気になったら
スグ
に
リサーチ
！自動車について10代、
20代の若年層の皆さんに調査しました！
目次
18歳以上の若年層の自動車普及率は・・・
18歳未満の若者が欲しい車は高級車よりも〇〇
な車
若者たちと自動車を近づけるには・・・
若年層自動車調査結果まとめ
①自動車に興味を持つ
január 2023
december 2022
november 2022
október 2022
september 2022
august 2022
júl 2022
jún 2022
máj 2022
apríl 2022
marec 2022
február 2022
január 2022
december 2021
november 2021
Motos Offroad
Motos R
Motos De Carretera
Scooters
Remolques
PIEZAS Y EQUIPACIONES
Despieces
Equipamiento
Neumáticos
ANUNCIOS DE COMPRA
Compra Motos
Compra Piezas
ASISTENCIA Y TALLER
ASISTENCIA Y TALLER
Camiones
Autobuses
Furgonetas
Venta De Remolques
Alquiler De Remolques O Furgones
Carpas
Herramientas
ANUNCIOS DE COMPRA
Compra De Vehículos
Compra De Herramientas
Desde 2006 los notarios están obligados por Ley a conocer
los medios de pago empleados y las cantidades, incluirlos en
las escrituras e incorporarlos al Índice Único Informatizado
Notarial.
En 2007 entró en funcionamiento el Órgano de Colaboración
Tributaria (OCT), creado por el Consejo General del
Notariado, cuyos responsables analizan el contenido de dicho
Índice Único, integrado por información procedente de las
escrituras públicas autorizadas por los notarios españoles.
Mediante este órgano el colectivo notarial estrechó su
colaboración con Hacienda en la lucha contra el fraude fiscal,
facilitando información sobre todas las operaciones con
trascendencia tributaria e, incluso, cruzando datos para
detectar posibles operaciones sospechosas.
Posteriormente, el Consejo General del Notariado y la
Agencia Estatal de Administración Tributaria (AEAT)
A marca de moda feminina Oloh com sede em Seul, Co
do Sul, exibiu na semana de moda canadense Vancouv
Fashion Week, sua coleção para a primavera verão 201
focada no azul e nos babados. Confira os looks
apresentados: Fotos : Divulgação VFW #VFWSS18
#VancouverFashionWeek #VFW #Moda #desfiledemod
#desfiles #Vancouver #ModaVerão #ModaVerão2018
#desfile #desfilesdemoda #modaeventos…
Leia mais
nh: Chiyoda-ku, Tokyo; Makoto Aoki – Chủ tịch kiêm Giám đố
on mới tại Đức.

» Exercise details: List each line from the rows above that contains the string "Único".

» Answer:
las escrituras e incorporarlos al Índice Único Informatizado
Índice Único, integrado por información procedente de las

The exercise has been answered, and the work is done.